We thought about ‘influence flows’ as a strategy that we can run through the normal strategy maps and Balanced Scorecard process. But then we noted that the flows of time, money and materials weren’t strategies, so why would influence flows constitute a strategy per se. Rather, strategy is defined as identifying those processes that the organization decides it should do better than the competition in order to secure it the advantage it desires in the marketplace.

In short, focusing on influence flows isn’t a strategy, determining which influence mechanisms and processes to improve is.

I was excited about where this was going but time was flowing by. So, with an hour of the day remaining, I asked who’d like to go out to dinner that evening, if they didn’t have prior commitments of course, to seize the momentum. Everyone was up for it and I made a reservation at Vincenzo’s.
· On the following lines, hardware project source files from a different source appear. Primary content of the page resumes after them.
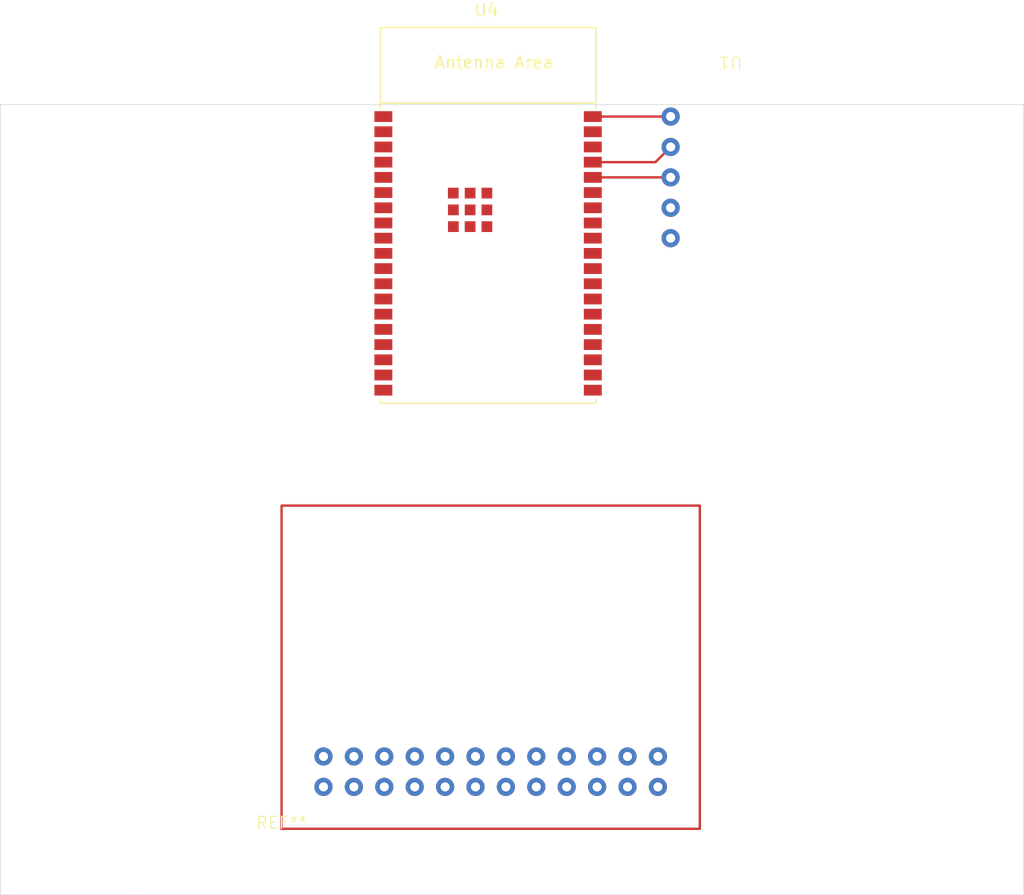
<source format=kicad_pcb>
(kicad_pcb
	(version 20240108)
	(generator "pcbnew")
	(generator_version "8.0")
	(general
		(thickness 1.6)
		(legacy_teardrops no)
	)
	(paper "A4")
	(layers
		(0 "F.Cu" signal)
		(31 "B.Cu" signal)
		(32 "B.Adhes" user "B.Adhesive")
		(33 "F.Adhes" user "F.Adhesive")
		(34 "B.Paste" user)
		(35 "F.Paste" user)
		(36 "B.SilkS" user "B.Silkscreen")
		(37 "F.SilkS" user "F.Silkscreen")
		(38 "B.Mask" user)
		(39 "F.Mask" user)
		(40 "Dwgs.User" user "User.Drawings")
		(41 "Cmts.User" user "User.Comments")
		(42 "Eco1.User" user "User.Eco1")
		(43 "Eco2.User" user "User.Eco2")
		(44 "Edge.Cuts" user)
		(45 "Margin" user)
		(46 "B.CrtYd" user "B.Courtyard")
		(47 "F.CrtYd" user "F.Courtyard")
		(48 "B.Fab" user)
		(49 "F.Fab" user)
		(50 "User.1" user)
		(51 "User.2" user)
		(52 "User.3" user)
		(53 "User.4" user)
		(54 "User.5" user)
		(55 "User.6" user)
		(56 "User.7" user)
		(57 "User.8" user)
		(58 "User.9" user)
	)
	(setup
		(pad_to_mask_clearance 0)
		(allow_soldermask_bridges_in_footprints no)
		(pcbplotparams
			(layerselection 0x00010fc_ffffffff)
			(plot_on_all_layers_selection 0x0000000_00000000)
			(disableapertmacros no)
			(usegerberextensions no)
			(usegerberattributes yes)
			(usegerberadvancedattributes yes)
			(creategerberjobfile yes)
			(dashed_line_dash_ratio 12.000000)
			(dashed_line_gap_ratio 3.000000)
			(svgprecision 4)
			(plotframeref no)
			(viasonmask no)
			(mode 1)
			(useauxorigin no)
			(hpglpennumber 1)
			(hpglpenspeed 20)
			(hpglpendiameter 15.000000)
			(pdf_front_fp_property_popups yes)
			(pdf_back_fp_property_popups yes)
			(dxfpolygonmode yes)
			(dxfimperialunits yes)
			(dxfusepcbnewfont yes)
			(psnegative no)
			(psa4output no)
			(plotreference yes)
			(plotvalue yes)
			(plotfptext yes)
			(plotinvisibletext no)
			(sketchpadsonfab no)
			(subtractmaskfromsilk no)
			(outputformat 1)
			(mirror no)
			(drillshape 1)
			(scaleselection 1)
			(outputdirectory "")
		)
	)
	(net 0 "")
	(net 1 "/FLASH RX")
	(net 2 "/FLASH TX")
	(net 3 "unconnected-(U4-DAC_2{slash}ADC2_CH9{slash}GPIO26-Pad11)")
	(net 4 "unconnected-(U4-GND_THERMAL-Pad39)")
	(net 5 "unconnected-(U4-MTMS{slash}GPIO14{slash}ADC2_CH6-Pad13)")
	(net 6 "unconnected-(U4-SENSOR_VN{slash}GPIO39{slash}ADC1_CH3-Pad5)")
	(net 7 "unconnected-(U4-MTDO{slash}GPIO15{slash}ADC2_CH3-Pad23)")
	(net 8 "unconnected-(U4-GPIO19-Pad31)")
	(net 9 "unconnected-(U4-GPIO22-Pad36)")
	(net 10 "unconnected-(U4-ADC2_CH0{slash}GPIO4-Pad26)")
	(net 11 "unconnected-(U4-GPIO34{slash}ADC1_CH6-Pad6)")
	(net 12 "unconnected-(U4-SENSOR_VP{slash}GPIO36{slash}ADC1_CH0-Pad4)")
	(net 13 "unconnected-(U4-GPIO5-Pad29)")
	(net 14 "unconnected-(U4-ADC2_CH2{slash}GPIO2-Pad24)")
	(net 15 "unconnected-(U4-MTDI{slash}GPIO12{slash}ADC2_CH5-Pad14)")
	(net 16 "unconnected-(U4-GPIO23-Pad37)")
	(net 17 "unconnected-(U4-GPIO35{slash}ADC1_CH7-Pad7)")
	(net 18 "unconnected-(U4-MTCK{slash}GPIO13{slash}ADC2_CH4-Pad16)")
	(net 19 "unconnected-(U4-DAC_1{slash}ADC2_CH8{slash}GPIO25-Pad10)")
	(net 20 "unconnected-(U4-32K_XN{slash}GPIO33{slash}ADC1_CH5-Pad9)")
	(net 21 "unconnected-(U4-GPIO18-Pad30)")
	(net 22 "unconnected-(U4-GPIO21-Pad33)")
	(net 23 "unconnected-(U4-ADC2_CH7{slash}GPIO27-Pad12)")
	(net 24 "unconnected-(U4-32K_XP{slash}GPIO32{slash}ADC1_CH4-Pad8)")
	(net 25 "unconnected-(U4-GND_THERMAL-Pad39)_1")
	(net 26 "unconnected-(U4-GND_THERMAL-Pad39)_2")
	(net 27 "unconnected-(U4-GND_THERMAL-Pad39)_3")
	(net 28 "unconnected-(U4-GND_THERMAL-Pad39)_4")
	(net 29 "unconnected-(U4-GND_THERMAL-Pad39)_5")
	(net 30 "unconnected-(U4-GND_THERMAL-Pad39)_6")
	(net 31 "unconnected-(U4-GND_THERMAL-Pad39)_7")
	(net 32 "/3.3V")
	(net 33 "unconnected-(U4-GND_THERMAL-Pad39)_8")
	(net 34 "/GPIO0")
	(net 35 "GNDREF")
	(net 36 "/EN")
	(net 37 "unconnected-(U1-5V-Pad5)")
	(footprint "Camera_Components:Camera_Interface" (layer "F.Cu") (at 149.5 96.5))
	(footprint "PCM_Espressif:ESP32-WROVER-E" (layer "F.Cu") (at 166.75 45.255))
	(footprint "Camera_Components:Flash_Interface" (layer "F.Cu") (at 187 32 180))
	(gr_line
		(start 126 98.5)
		(end 126 102)
		(stroke
			(width 0.05)
			(type default)
		)
		(layer "Edge.Cuts")
		(uuid "330c3463-53fe-41bc-9c3b-b061fcb7ef5e")
	)
	(gr_line
		(start 211.5 36)
		(end 211.5 102)
		(stroke
			(width 0.05)
			(type default)
		)
		(layer "Edge.Cuts")
		(uuid "40110131-9aa0-44b4-8473-5b2da79a8e4b")
	)
	(gr_line
		(start 126 36)
		(end 126 98.5)
		(stroke
			(width 0.05)
			(type default)
		)
		(layer "Edge.Cuts")
		(uuid "813cb096-c654-465f-b548-9fe728e54104")
	)
	(gr_line
		(start 126 36)
		(end 211.5 36)
		(stroke
			(width 0.05)
			(type default)
		)
		(layer "Edge.Cuts")
		(uuid "d3f92ee6-da3f-415f-8470-d9a5697c1bdd")
	)
	(gr_line
		(start 126 102)
		(end 137 102)
		(stroke
			(width 0.05)
			(type default)
		)
		(layer "Edge.Cuts")
		(uuid "e2321a91-00bb-46a8-a4df-695357ee88bd")
	)
	(gr_line
		(start 211.5 102)
		(end 137 102)
		(stroke
			(width 0.05)
			(type default)
		)
		(layer "Edge.Cuts")
		(uuid "fc55ae9c-6398-4f2c-924d-50667f86b009")
	)
	(segment
		(start 175.5 42.08)
		(end 182 42.08)
		(width 0.2)
		(layer "F.Cu")
		(net 1)
		(uuid "95cd7b63-3fb6-4cb1-8325-e178c972d523")
	)
	(segment
		(start 175.5 40.81)
		(end 180.73 40.81)
		(width 0.2)
		(layer "F.Cu")
		(net 2)
		(uuid "8827c62e-7444-4ec4-a2d6-7df562467ac0")
	)
	(segment
		(start 180.73 40.81)
		(end 182 39.54)
		(width 0.2)
		(layer "F.Cu")
		(net 2)
		(uuid "9e804d59-ff93-493e-af97-c19637722cb6")
	)
	(segment
		(start 182 37)
		(end 175.5 37)
		(width 0.2)
		(layer "F.Cu")
		(net 35)
		(uuid "1874ff40-80d6-491a-96ab-5621de3e2160")
	)
	(segment
		(start 182 47.16)
		(end 182.34 47.16)
		(width 0.2)
		(layer "F.Cu")
		(net 37)
		(uuid "ee316470-61fb-41be-aa37-14411bf5a3a3")
	)
)

</source>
But we weren’t done at the hotel just yet.

Saket introduced everyone to the Influence Scorecard approach, which, like the Balanced Scorecard, is a management approach rather than a yardstick per se.

The Influence Scorecard can be considered as a subset or augmentation of the Balanced Scorecard containing all the influence-related objectives and metrics extracted from their functional silos.
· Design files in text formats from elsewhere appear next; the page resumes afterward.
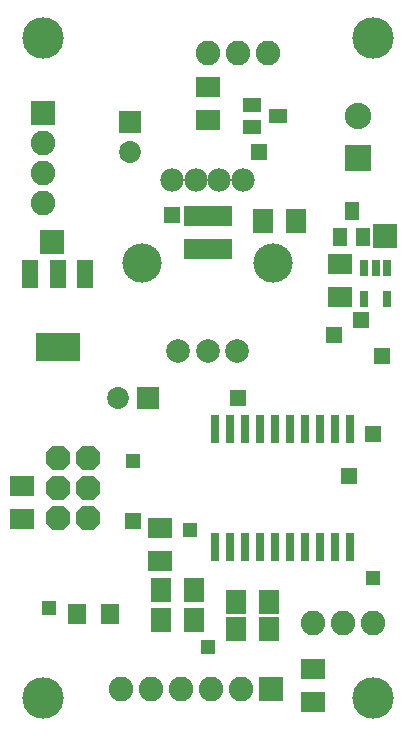
<source format=gts>
G75*
%MOIN*%
%OFA0B0*%
%FSLAX24Y24*%
%IPPOS*%
%LPD*%
%AMOC8*
5,1,8,0,0,1.08239X$1,22.5*
%
%ADD10R,0.0730X0.0730*%
%ADD11C,0.0730*%
%ADD12R,0.0631X0.0710*%
%ADD13OC8,0.0820*%
%ADD14R,0.0820X0.0820*%
%ADD15C,0.0820*%
%ADD16R,0.0880X0.0880*%
%ADD17C,0.0880*%
%ADD18R,0.0474X0.0631*%
%ADD19R,0.0631X0.0474*%
%ADD20R,0.0789X0.0710*%
%ADD21R,0.0710X0.0789*%
%ADD22R,0.0560X0.0960*%
%ADD23R,0.1497X0.0946*%
%ADD24R,0.0297X0.0552*%
%ADD25R,0.0316X0.0946*%
%ADD26C,0.0789*%
%ADD27C,0.0780*%
%ADD28C,0.1307*%
%ADD29C,0.1380*%
%ADD30R,0.0476X0.0476*%
%ADD31R,0.0848X0.0848*%
%ADD32R,0.0555X0.0555*%
D10*
X005180Y011600D03*
X004580Y020800D03*
D11*
X004580Y019800D03*
X004180Y011600D03*
D12*
X003931Y004400D03*
X002829Y004400D03*
D13*
X003180Y007600D03*
X003180Y008600D03*
X003180Y009600D03*
X002180Y009600D03*
X002180Y008600D03*
X002180Y007600D03*
D14*
X009280Y001900D03*
X001680Y021100D03*
D15*
X001680Y020100D03*
X001680Y019100D03*
X001680Y018100D03*
X007180Y023100D03*
X008180Y023100D03*
X009180Y023100D03*
X010680Y004100D03*
X011680Y004100D03*
X012680Y004100D03*
X008280Y001900D03*
X007280Y001900D03*
X006280Y001900D03*
X005280Y001900D03*
X004280Y001900D03*
D16*
X012180Y019600D03*
D17*
X012180Y020978D03*
D18*
X011980Y017833D03*
X011606Y016967D03*
X012354Y016967D03*
D19*
X009513Y021000D03*
X008647Y020626D03*
X008647Y021374D03*
D20*
X007180Y020849D03*
X007180Y021951D03*
X006780Y017651D03*
X006780Y016549D03*
X007580Y016549D03*
X007580Y017651D03*
X011580Y016051D03*
X011580Y014949D03*
X005580Y007251D03*
X005580Y006149D03*
X000980Y007549D03*
X000980Y008651D03*
X010680Y002551D03*
X010680Y001449D03*
D21*
X009231Y003900D03*
X009231Y004800D03*
X008129Y004800D03*
X008129Y003900D03*
X006731Y004200D03*
X006731Y005200D03*
X005629Y005200D03*
X005629Y004200D03*
X009029Y017500D03*
X010131Y017500D03*
D22*
X003090Y015720D03*
X002180Y015720D03*
X001270Y015720D03*
D23*
X002180Y013280D03*
D24*
X012406Y014888D03*
X012406Y015912D03*
X012780Y015912D03*
X013154Y015912D03*
X013154Y014888D03*
D25*
X011930Y010569D03*
X011430Y010569D03*
X010930Y010569D03*
X010430Y010569D03*
X009930Y010569D03*
X009430Y010569D03*
X008930Y010569D03*
X008430Y010569D03*
X007930Y010569D03*
X007430Y010569D03*
X007430Y006631D03*
X007930Y006631D03*
X008430Y006631D03*
X008930Y006631D03*
X009430Y006631D03*
X009930Y006631D03*
X010430Y006631D03*
X010930Y006631D03*
X011430Y006631D03*
X011930Y006631D03*
D26*
X008164Y013147D03*
X007180Y013147D03*
X006196Y013147D03*
D27*
X005999Y018856D03*
X006786Y018856D03*
X007574Y018856D03*
X008361Y018856D03*
D28*
X009365Y016100D03*
X004995Y016100D03*
D29*
X001680Y001600D03*
X012680Y001600D03*
X012680Y023600D03*
X001680Y023600D03*
D30*
X004680Y009500D03*
X006580Y007200D03*
X007180Y003300D03*
X001880Y004600D03*
X012680Y005600D03*
D31*
X013080Y017000D03*
X001980Y016800D03*
D32*
X005980Y017700D03*
X008880Y019800D03*
X012280Y014200D03*
X012980Y013000D03*
X012680Y010400D03*
X011880Y009000D03*
X011380Y013700D03*
X008180Y011600D03*
X004680Y007500D03*
M02*

</source>
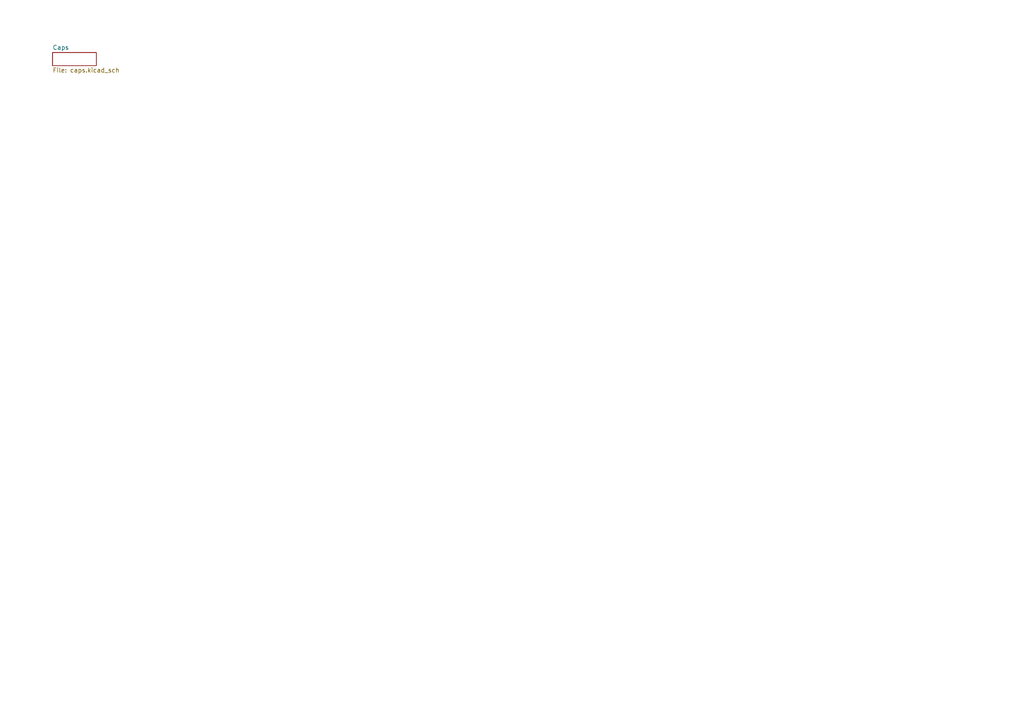
<source format=kicad_sch>
(kicad_sch (version 20230121) (generator eeschema)

  (uuid 7fac5ed9-9e1a-4d2b-8b53-5d1999f31334)

  (paper "A4")

  


  (sheet (at 15.24 15.24) (size 12.7 3.81) (fields_autoplaced)
    (stroke (width 0.1524) (type solid))
    (fill (color 0 0 0 0.0000))
    (uuid a6aef1eb-6e91-4b54-95eb-de0394032f36)
    (property "Sheetname" "Caps" (at 15.24 14.5284 0)
      (effects (font (size 1.27 1.27)) (justify left bottom))
    )
    (property "Sheetfile" "caps.kicad_sch" (at 15.24 19.6346 0)
      (effects (font (size 1.27 1.27)) (justify left top))
    )
    (instances
      (project "pcb"
        (path "/3c00b562-f31c-4144-9978-9a1bbba7ab3a" (page "4"))
        (path "/3c00b562-f31c-4144-9978-9a1bbba7ab3a/d7815d04-5b95-4039-a36d-66bc8d4bc2bd" (page "6"))
      )
    )
  )
)

</source>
Once a company’s influence strategy is defined and influence objectives articulated – by each of the six influence flows and by stakeholder – influence flows can be drawn explicitly in the enterprise strategy map.
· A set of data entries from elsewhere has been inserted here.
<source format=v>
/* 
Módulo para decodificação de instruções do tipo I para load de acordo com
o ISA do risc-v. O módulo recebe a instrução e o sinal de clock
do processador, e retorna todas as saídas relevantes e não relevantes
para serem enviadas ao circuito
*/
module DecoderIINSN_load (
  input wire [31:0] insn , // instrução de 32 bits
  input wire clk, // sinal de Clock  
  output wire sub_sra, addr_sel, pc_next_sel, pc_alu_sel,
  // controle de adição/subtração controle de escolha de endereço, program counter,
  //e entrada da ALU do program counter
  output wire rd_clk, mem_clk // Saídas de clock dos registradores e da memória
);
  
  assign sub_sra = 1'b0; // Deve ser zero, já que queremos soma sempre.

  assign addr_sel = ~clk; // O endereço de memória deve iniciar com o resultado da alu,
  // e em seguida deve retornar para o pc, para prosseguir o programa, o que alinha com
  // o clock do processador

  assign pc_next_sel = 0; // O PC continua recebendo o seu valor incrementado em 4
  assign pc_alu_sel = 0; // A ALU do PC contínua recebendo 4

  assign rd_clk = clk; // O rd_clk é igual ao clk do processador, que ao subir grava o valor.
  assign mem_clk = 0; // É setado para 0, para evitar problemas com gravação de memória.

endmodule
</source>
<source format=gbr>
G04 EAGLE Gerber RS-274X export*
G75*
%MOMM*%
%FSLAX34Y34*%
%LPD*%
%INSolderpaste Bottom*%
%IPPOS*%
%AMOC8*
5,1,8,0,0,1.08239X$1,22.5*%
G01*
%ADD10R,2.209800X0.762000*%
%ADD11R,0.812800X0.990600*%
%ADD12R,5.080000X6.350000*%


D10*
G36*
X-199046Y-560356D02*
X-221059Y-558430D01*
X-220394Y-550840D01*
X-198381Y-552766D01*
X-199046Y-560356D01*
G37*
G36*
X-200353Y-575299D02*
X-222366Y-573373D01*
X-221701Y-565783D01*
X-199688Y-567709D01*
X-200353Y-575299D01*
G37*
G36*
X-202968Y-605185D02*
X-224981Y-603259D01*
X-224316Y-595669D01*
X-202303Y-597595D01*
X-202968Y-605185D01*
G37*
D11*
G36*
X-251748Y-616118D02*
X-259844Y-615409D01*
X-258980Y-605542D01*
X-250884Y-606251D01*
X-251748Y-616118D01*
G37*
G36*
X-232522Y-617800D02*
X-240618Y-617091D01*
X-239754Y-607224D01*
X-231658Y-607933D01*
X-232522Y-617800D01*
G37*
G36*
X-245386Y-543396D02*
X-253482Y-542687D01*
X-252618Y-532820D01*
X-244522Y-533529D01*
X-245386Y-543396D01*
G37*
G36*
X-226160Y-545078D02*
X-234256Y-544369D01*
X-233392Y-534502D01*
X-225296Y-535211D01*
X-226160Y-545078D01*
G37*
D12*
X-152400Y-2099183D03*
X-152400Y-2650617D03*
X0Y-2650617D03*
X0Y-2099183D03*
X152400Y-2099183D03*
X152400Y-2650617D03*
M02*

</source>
Sarah asked if the Balanced Scorecard was a prerequisite of the Influence Scorecard. Saket replied that any organization that hadn’t yet implemented well defined and disciplined business performance management wasn’t yet in the best position to socialize the enterprise effectively. And transitioning to social business cannot be accomplished in a week or two; it will take place over a number of years although strategic value should be derived each and every quarter if the process is managed well.

ACTION: Sarah, Yvonne, Michelle to work with Saket and learn more about the Influence Scorecard.

Forty two

Influence

You have been influenced when you think something you wouldn’t otherwise have thought or do something you wouldn’t otherwise have done.

The report then documents the idea I’d put forward in the planning meeting – about the ‘i’ of IT really being the ‘i’ of influence. So we’ll skip down to Saket’s first major contribution of the day.

Organizations have invested in ERP systems since they emerged in the early-90s, and their preceding technologies before that. Enterprise Resource Planning is all about using IT to track the flows of time, money and materials. However, with the advent of social media and related technologies, and with the extension of today’s social monitoring and analytics services, we increasingly have the nascent facility to track the flow of influence.

Saket described six influence flows:

  1. Our organization’s influence with stakeholders
  2. Our stakeholders’ influence with each other with respect to us
  3. Our stakeholders’ influence with our organization
  4. Our competitors’ influence with stakeholders
  5. Stakeholders’ influence with each other with respect to our competitors
  6. Stakeholders’ influence with our competitors.

I remember BB asking for an explanation of “stakeholder”, although that didn’t make the final report. Perhaps it should have. A stakeholder is anyone with an interest in an organization or something the organization is involved in – a customer, shareholder, employee, local resident, etc.

Saket summed up the value of tracking the flow of influence: “The ease and effectiveness with which we can manage and learn from influence flows is integral to the process by which customers, citizens and all stakeholders interact with organizations to broker mutually valuable, beneficial relationships.”

In plainer English, it’s central to doing business; always has been, always will be, except now we can be better at it, more scientific, more joined up, more disciplined.